While organic mineral sunscreens are an excellent solution to this problem, the best way to ensure you and your family’s health is to make your own with pure, safe, effective ingredients. 

Does homemade sunscreen work?

Many people are skeptical of homemade sunscreen, as it is difficult to verify the SPF of homemade blends. However, the SPF of most sunscreen is much higher than it needs to be, and the toxins present in conventional sunscreen make DIY options appealing. 

These safe homemade sunscreen options are toxin-free and use plants and minerals to coat your skin and keep it from burning. Plus, they’re easy on the wallet, which is always a bonus. 

Remember, use organic products whenever possible and non-nano zinc oxide. Non-nano zinc oxide has bigger particles that won’t penetrate your skin. Reapply your homemade sunscreen every two hours or as needed. 

Quick-fix hybrid sunscreen

Using your favorite, fragrance-free organic lotion as a base is an excellent work-around if you’re short on time and need a quick sunscreen without buying a ton of extra ingredients. 

What you need:

  • 8 oz of your favorite organic, fragrance-free lotion 
  • 2 oz zinc oxide

What to do:

  1. Add both ingredients to a bowl and use a spoon to mix the zinc oxide into the lotion thoroughly.
  2. Return to bottle.
  3. This ratio should provide an SPF of around 20, which will protect you when spending prolonged periods outdoors while still allowing some beneficial UVB rays to reach your skin.

Aloe-Coconut Burn Buster

The natural SPF power of coconut oil and walnut extract oil combined with zinc oxide make this fragrant mixture an effective sunblock that empowers you to get out in nature and spend time in the sun without fear of burning. Plus, the shea butter and aloe vera provide an added moisturizing and burn-soothing effect. 

What you need:

  • 1 cup shea butter
  • ¼ cup pure aloe vera gel
  • 25 drops walnut extract oil
  • 2 Tbsp powdered zinc oxide 
  • ¼ cup coconut oil

What to do:

  1. Combine coconut oil, shea butter, and walnut extract oil in a small saucepan over medium heat until well-combined.
    Let the mixture cool slightly. Stir in aloe vera.
  2. Cover and let sit on the stove for at least an hour to cool completely.
    Stir in zinc oxide. Make sure to incorporate zinc oxide completely. 
  3. Add to a glass jar with a lid and store at room temperature. 

Water-Resistant Beeswax Sunscreen

Enjoy your relaxing day at the pool or the beach without worrying about reapplying sunscreen every time you dive into the water. The beeswax in this mixture helps the sunscreen repel water and cling to your skin, providing sun protection in and out of the pool.

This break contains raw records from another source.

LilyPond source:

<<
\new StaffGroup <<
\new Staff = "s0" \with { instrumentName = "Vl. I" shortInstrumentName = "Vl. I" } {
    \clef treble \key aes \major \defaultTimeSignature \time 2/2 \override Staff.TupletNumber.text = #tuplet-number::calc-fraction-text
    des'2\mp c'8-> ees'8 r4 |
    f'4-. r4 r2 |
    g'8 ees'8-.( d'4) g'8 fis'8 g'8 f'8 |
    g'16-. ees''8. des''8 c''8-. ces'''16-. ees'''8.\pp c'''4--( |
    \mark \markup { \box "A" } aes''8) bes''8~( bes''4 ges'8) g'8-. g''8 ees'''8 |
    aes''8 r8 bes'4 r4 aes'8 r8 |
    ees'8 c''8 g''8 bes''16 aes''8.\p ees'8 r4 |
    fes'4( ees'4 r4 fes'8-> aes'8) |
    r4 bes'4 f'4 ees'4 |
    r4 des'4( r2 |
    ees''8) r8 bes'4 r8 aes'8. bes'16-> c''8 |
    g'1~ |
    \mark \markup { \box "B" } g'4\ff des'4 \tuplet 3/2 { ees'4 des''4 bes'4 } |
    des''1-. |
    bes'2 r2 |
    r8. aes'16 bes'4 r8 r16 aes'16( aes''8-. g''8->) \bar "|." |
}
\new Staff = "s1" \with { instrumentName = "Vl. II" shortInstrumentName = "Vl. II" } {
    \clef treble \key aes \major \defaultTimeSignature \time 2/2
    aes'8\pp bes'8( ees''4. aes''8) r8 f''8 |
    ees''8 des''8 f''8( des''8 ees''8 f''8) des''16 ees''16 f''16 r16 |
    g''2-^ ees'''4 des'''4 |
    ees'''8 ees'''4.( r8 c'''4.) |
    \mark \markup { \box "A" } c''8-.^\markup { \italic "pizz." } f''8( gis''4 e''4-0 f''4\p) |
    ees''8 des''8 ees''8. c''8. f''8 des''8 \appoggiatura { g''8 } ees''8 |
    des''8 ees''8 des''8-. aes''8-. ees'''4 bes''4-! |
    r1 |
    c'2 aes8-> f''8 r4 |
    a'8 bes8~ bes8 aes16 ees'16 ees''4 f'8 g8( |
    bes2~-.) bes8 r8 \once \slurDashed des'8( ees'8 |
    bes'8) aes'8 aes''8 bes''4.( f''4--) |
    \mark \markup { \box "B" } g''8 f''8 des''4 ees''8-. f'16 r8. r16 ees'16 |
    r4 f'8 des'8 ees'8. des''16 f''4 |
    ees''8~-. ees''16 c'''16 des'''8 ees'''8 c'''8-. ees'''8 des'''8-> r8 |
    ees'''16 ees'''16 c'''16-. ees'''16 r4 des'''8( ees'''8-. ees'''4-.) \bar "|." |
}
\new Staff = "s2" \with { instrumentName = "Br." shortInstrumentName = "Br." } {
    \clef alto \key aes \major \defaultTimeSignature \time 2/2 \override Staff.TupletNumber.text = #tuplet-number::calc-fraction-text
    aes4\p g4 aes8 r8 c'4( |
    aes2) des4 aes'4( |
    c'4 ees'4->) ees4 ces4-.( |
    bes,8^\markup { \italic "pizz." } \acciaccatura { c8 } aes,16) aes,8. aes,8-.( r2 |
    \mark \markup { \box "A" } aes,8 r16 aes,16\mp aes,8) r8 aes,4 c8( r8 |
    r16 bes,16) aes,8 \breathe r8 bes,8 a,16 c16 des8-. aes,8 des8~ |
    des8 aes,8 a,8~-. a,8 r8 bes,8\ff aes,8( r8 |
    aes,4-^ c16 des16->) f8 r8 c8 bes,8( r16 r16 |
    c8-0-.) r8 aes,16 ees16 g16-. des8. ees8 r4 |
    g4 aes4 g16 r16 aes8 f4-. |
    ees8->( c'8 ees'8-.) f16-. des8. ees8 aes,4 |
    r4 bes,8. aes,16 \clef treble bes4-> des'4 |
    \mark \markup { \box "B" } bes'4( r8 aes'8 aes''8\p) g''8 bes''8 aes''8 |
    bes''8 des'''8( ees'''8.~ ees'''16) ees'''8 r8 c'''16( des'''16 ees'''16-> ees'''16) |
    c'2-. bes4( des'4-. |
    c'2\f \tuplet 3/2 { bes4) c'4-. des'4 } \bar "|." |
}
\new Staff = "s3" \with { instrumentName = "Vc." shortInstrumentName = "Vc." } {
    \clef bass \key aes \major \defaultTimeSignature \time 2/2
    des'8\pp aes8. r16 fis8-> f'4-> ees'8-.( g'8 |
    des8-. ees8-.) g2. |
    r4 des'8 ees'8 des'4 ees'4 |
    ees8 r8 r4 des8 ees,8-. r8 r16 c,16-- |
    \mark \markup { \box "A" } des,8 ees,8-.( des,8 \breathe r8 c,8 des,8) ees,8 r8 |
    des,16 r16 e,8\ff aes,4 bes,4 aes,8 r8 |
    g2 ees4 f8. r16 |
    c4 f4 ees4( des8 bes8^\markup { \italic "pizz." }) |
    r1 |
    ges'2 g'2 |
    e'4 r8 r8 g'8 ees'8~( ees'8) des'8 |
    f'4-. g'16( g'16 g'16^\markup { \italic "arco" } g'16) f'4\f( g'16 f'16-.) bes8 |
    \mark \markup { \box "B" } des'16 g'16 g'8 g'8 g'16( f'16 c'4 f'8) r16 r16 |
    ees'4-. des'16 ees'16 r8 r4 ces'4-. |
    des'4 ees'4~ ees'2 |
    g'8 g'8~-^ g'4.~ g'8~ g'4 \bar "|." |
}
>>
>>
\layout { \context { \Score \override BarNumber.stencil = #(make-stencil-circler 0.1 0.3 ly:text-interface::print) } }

Adding cocoa powder is optional, but it can help reduce the white cast that zinc oxide leaves on the skin. Adjust the amount as necessary to match your skin tone.

What you need

  • 4 oz organic, fragrance-free lotion
  • 1 oz beeswax pellets
  • 12 drops carrot seed oil 
  • 1 oz zinc oxide
  • 2 Tbsp jojoba oil
  • 12 drops raspberry seed oil
  • 1-2 tsp cocoa powder

What to do:

  1. Melt beeswax in a double boiler over medium heat.
  2. Remove from heat and let cool slightly
  3. Mix in remaining ingredients and stir to combine.
  4. Add to a glass jar to store.

Next steps

Put in the work to stay informed about your health and well-being. Do your research to determine what is safe and always search out the best option. It is possible to cut down on your toxic load, achieve your 100 Year Heart, and live a more vibrant life. Start by examining what you put on your skin and only use organic or homemade mineral sunscreen.